Derivas y revolución

18 de noviembre de 2013

Esas derivas que no tienen objetivos determinados, finales, absolutos, sino un caminar profundo, construyendo paso a paso las historias, las memorias de los pueblos. Derivas que contrastan con las rigideces ideológicas que no se acoplan a los tiempos a las realidades, sino a manuales, a determinismos y, lo peor, a caprichos intelectuales que buscan imponerse cueste lo cueste a la voluntad de las mayorías.
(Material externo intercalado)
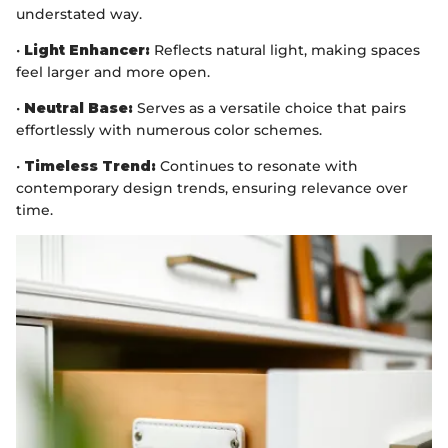
understated way.
•
Light Enhancer:
Reflects natural light, making spaces
feel larger and more open.
•
Neutral Base:
Serves as a versatile choice that pairs
effortlessly with numerous color schemes.
•
Timeless Trend:
Continues to resonate with
contemporary design trends, ensuring relevance over
time.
Esas posiciones ideológicas han construido sus propios universos cerrados con centros narrativos y sus propios egos; aunque bien pueden y hablan a nombre de los más pobres y necesitados, pero guardando las distancias como para no mezclarse, sino para construir sus propias versiones del destino manifiesto que deben cumplir.

Son aquellos que desean que toda revolución sea perfecta, intachable y que al mínimo giro abandonan, cual procesos, relación para mantener su pureza intelectual, valórica y asumir el lugar intocado, santo de la perfección y más aún con este comportamiento tachan a los otros de que aún viven bajo el manto de una religiosidad pasada. Este pensamiento no solo se genera en ciertas izquierdas anquilosadas sino también en unas derechas que esperan y generan las condiciones para que las cosas no cambien. Las luchas sociales para que un proceso político se mantenga en los marcos de unas transformaciones exigidas deben ser a todo nivel, no carcomidas por la coyuntura, sino siempre delimitando a grandes rasgos un horizonte donde la justicia y la equidad sean el dominante social y no la diferencia centrada por la acumulación de capital, la concentración de la riqueza, del consumo y una moral racista. Ninguna revolución tiene un guión previo, sino que se va haciendo a sí misma desde un punto de irradiación que se descentra, se hace difusa y deviene en algo estructurado con cuerpo propio; y eso toma tiempo, requiere concentrar fuerzas, recursos, disputar cada segmento de la sociedad, planificar, pero sobre todo disputar lo político y la política, no en las altas esferas, sino en el sentido común, en la vida cotidiana; no en lo cerrado, sino en lo abierto del mundo de la vida. Toda revolución es una lucha social crítica, una lucha por el reconocimiento no solo aquel de las constituciones, sus leyes e instituciones, sino una lucha por la dignidad de la vida cotidiana; precisamente la escasez de reconocimiento: bienestar, tierra, respeto, equidad, etc., moviliza a la gente, a los pueblos, a luchar contra lo que los oprime, aunque no coincida con los anhelos de los opositores. Sin embargo, aunque las mayorías decidan que así sea, no implica que estén dispuestas a asumir un posición militante, activa, incluso pueden sentir un poco de vergüenza, de temor de decirlo. Ahora la lucha social es más clara en sus campos de combate: el sentido común. Y ahí es cuando surge la necesidad de un compromiso, no por mejorar el consumo, sino por discutir qué mismo es lo que queremos a largo plazo porque, si no, las contradicciones estructurales, sistémicas, de la dominación de la centralidad del capital bien pueden tumbar los legítimos anhelos de una sociedad, no solo no neoliberal sino poscapitalista.